*** Предлагаемый фрагмент

БЫТЬ ГРАДСКИМ

Завтра Александр ГРАДСКИЙ отметит свой день рождения концертом “30 лет вместе… с ГЦКЗ “Россия” (начало в 19.00). Эпиграфом программы стала пушкинская строка: “День рожденья твой… на праздник похож”. Издательский Дом “Новый Взгляд” предлагает читателям “МП” продолжение беседы Маэстро с нашим спецкором Александром Коганом (1-я и 2-я части опубликованы в “МузПравде” №32 от 24 августа с.г.).

ЧАСТЬ ТРЕТЬЯ

– Александр Борисович, начиналась ваша киноэпопея почти лучезарно: Андрон Кончаловский предложил вам писать музыку для “Романса о влюбленных”…

– Ничего лучезарного в этом я не вижу. Хотя я благодарен, конечно, Андрону за науку. Исходя из своей работы на “Романсе”, я точно знаю теперь, с каким режиссером надо работать, а с каким – не надо. И что можно от режиссера требовать, а чего – нельзя.

Тогда я был начинающий, зеленый и вообще ничего не знал.

– А сколько вам лет тогда было?

– Двадцать три. По тем временам очень мало. Это сегодня в двадцать три года ты можешь стать не знаю какой звездой, а тогда я был самым молодым кинокомпозитором страны.

– Как вас нашел Кончаловский?

– Это дурацкая история. Ему подсказали мою фамилию. Он пришел на одну из моих записей в Дом Звукозаписи на Качалова.

Вообще, когда он об этом пишет, мне даже весело. Как и всегда, когда он пишет. Что бы он ни писал, у него всегда какой-то удивительный свой, собственный взгляд. Какой-то у него оптический кристалл, и в этом кристалле как-то все преломляется странно. Совершенно не так, как кажется кому-то другому.

В моей ситуации было очень просто. Они ворвались в студию, когда я записывался, и первое, что они услышали, – это дикий мат, которым я их за это просто послал. И, очевидно, Кончаловского это “зацепило”. И он, возбужденный, как мне потом передали, сказал: “Я его буду снимать!”

А я там “просто” записывался… Он пишет, что я катался по полу. Не катался я по полу! У него было такое ощущение, видимо.

Но он же решил меня снимать! В главной роли! И тут же раздумал! Потому что я в профиль повернулся – и оказалось, что с таким носом никакая главная роль – тем более моряка – ну никак в СССР не получается.

******

*Задания:*
a) Процитируйте из интервью с Александром Градским отрывок от слов «ЧАСТЬ ТРЕТЬЯ» до слов «ничего не знал.».
b) Напишите продолжение интервью с Александром Градским, начиная сразу после последней приведенной фразы.

*** Записи данных

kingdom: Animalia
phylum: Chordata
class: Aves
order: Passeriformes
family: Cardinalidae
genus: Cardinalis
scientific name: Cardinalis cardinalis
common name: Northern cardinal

******
*** Записи данных

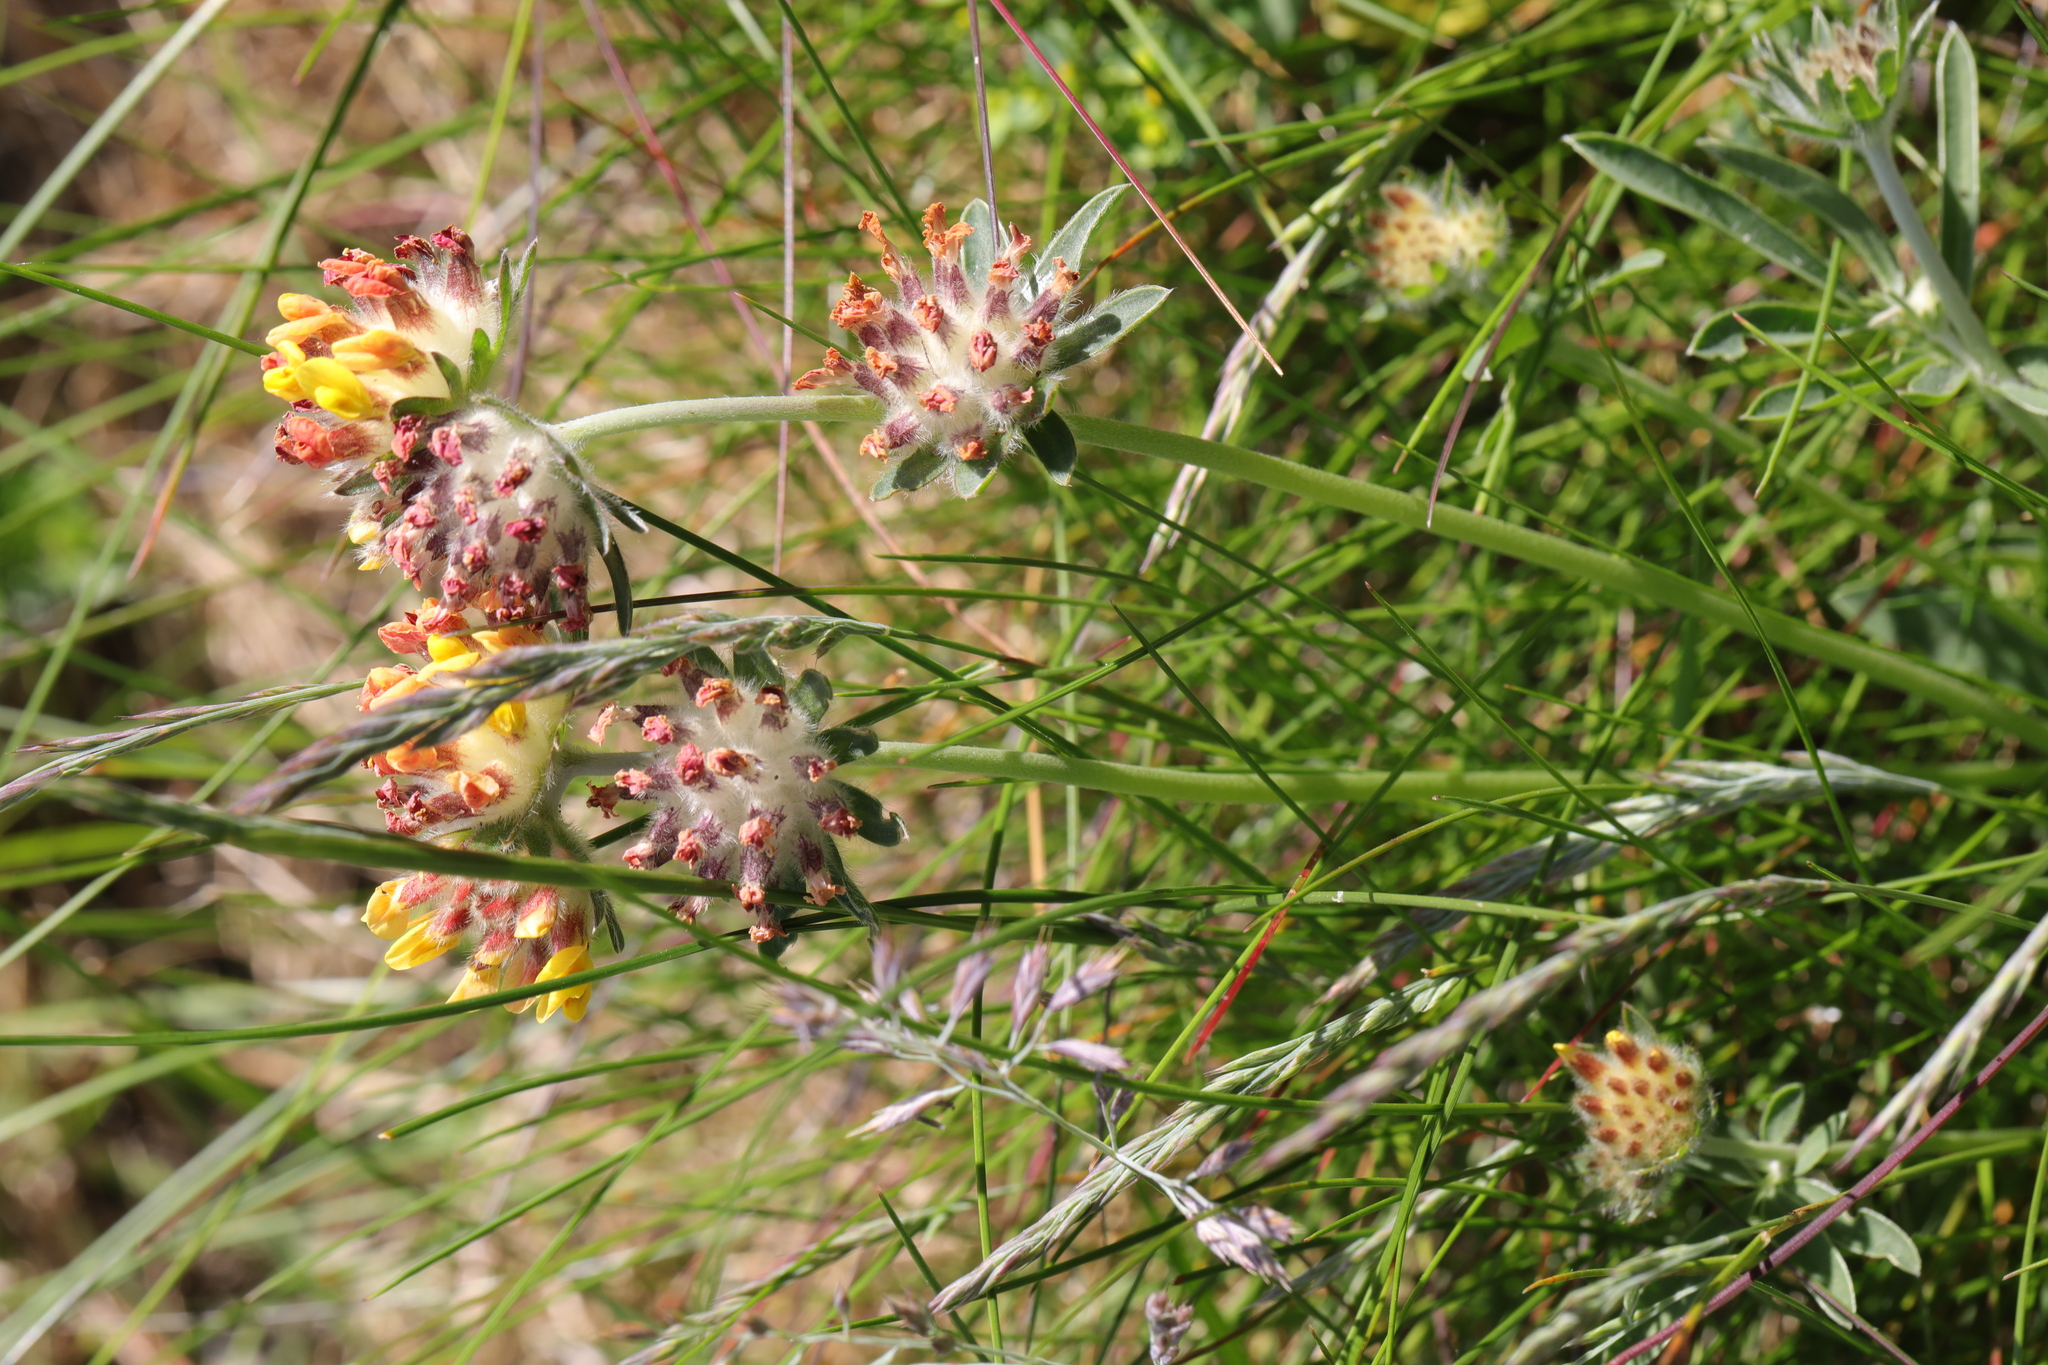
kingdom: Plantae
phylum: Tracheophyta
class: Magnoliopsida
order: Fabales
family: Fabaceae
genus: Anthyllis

******
*** Записи данных

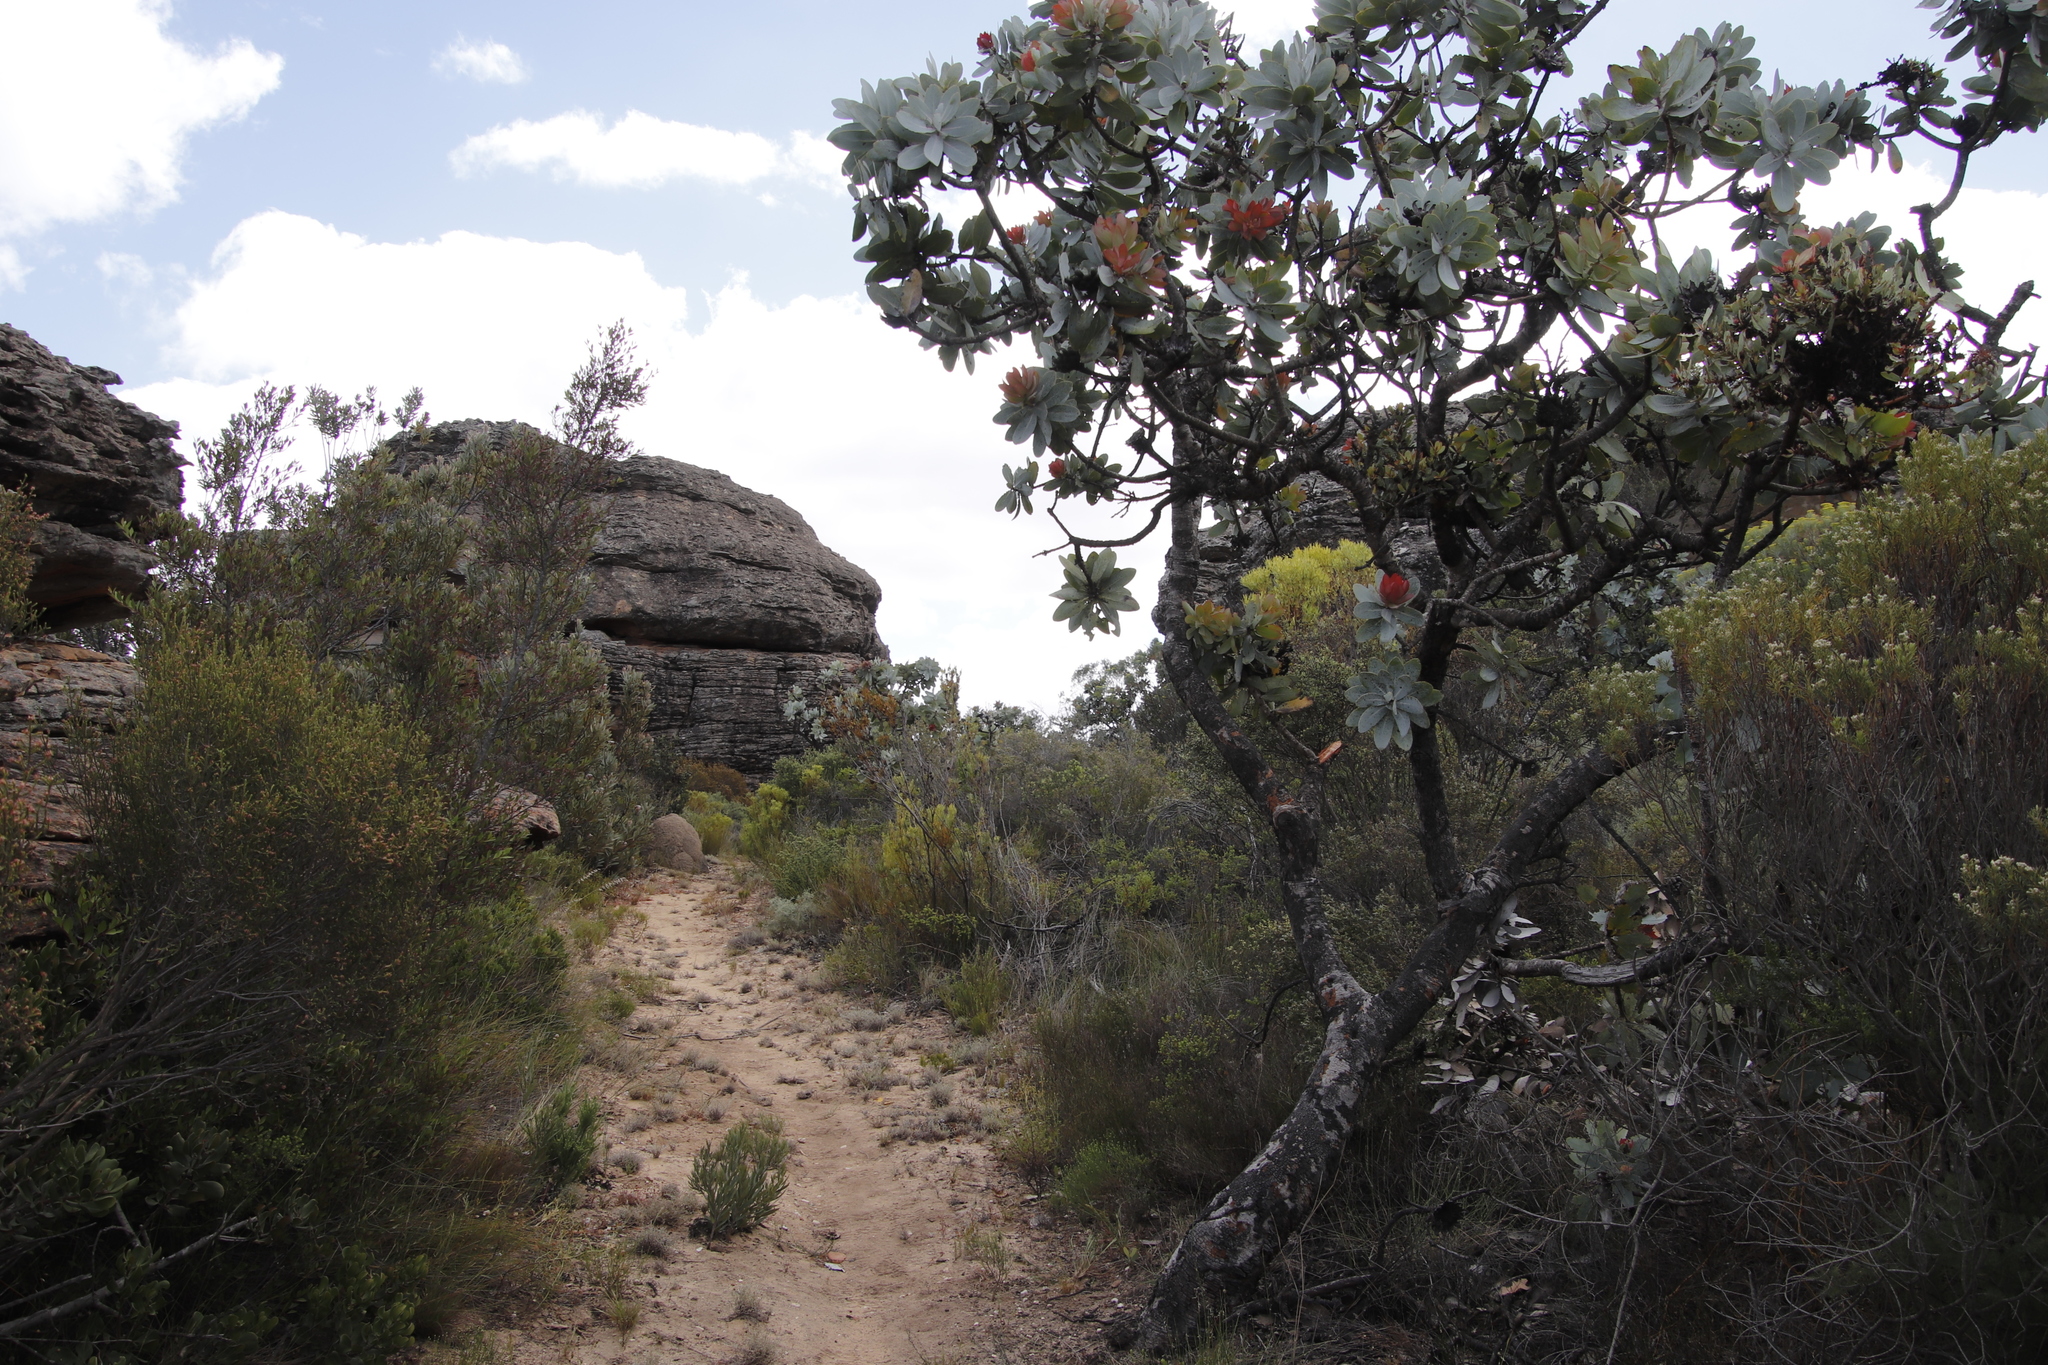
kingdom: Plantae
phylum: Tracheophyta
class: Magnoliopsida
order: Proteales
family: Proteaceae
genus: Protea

******

*Ответы:*
a)
ЧАСТЬ ТРЕТЬЯ

– Александр Борисович, начиналась ваша киноэпопея почти лучезарно: Андрон Кончаловский предложил вам писать музыку для “Романса о влюбленных”…

– Ничего лучезарного в этом я не вижу. Хотя я благодарен, конечно, Андрону за науку. Исходя из своей работы на “Романсе”, я точно знаю теперь, с каким режиссером надо работать, а с каким – не надо. И что можно от режиссера требовать, а чего – нельзя.

Тогда я был начинающий, зеленый и вообще ничего не знал.

b)
Потом попытались меня обдурить. Один мой приятель объяснил мне их схему. Купить только песни. Отдать писать фоновую музыку (на мои песенные темы) кому-то “проходному”, обязательно члену Союза композиторов.

Я был не Член и прав писать музыку в кино (по Их понятиям) не имел.

Я стукнул кулаком (по телефону) и сказал Кончаловскому: “Или я автор музыки к фильму (пусть я пока не знаю оркестра – узнаю!) или забираю свои песни и пошел ты…”.

Видимо, Андрону и это понравилось. И он тоже стукнул кулаком где-то и сказал (как мне передали): “Может, он хам и урод, но его песни мне нужны”. Так я стал композитором на “Романсе…”

Далее музыки мне показалось мало, и я стал править тексты песен. Между делом поправил я и тексты Булата Шалвовича Окуджавы. Это не улучшило наших отношений, понятное дело. Хотя на тот период никаких отношений вообще-то не было. Мы познакомились значительно позже.

– Окуджава сильно на вас обиделся?

– Сильнее он обиделся на Кончаловского, который позволил все это проделать. Хотя и ко мне у него претензии были. Ну вы представляете: были не его тексты, но было написано – Окуджава. Потом, за несколько лет до его смерти, мы помирились. Дело было на каком-то банкете, как это у нас водится.

Мы с ним сидели рядом с одним политиком, очень известным. Демократическим таким. И политик как-то некрасиво ел курицу. Приличный человек, все нормально, но как-то вот не получалось у него с этим делом. И весь он был какой-то измазанный и как-то очень жадно ее ел, ползая ртом над столом.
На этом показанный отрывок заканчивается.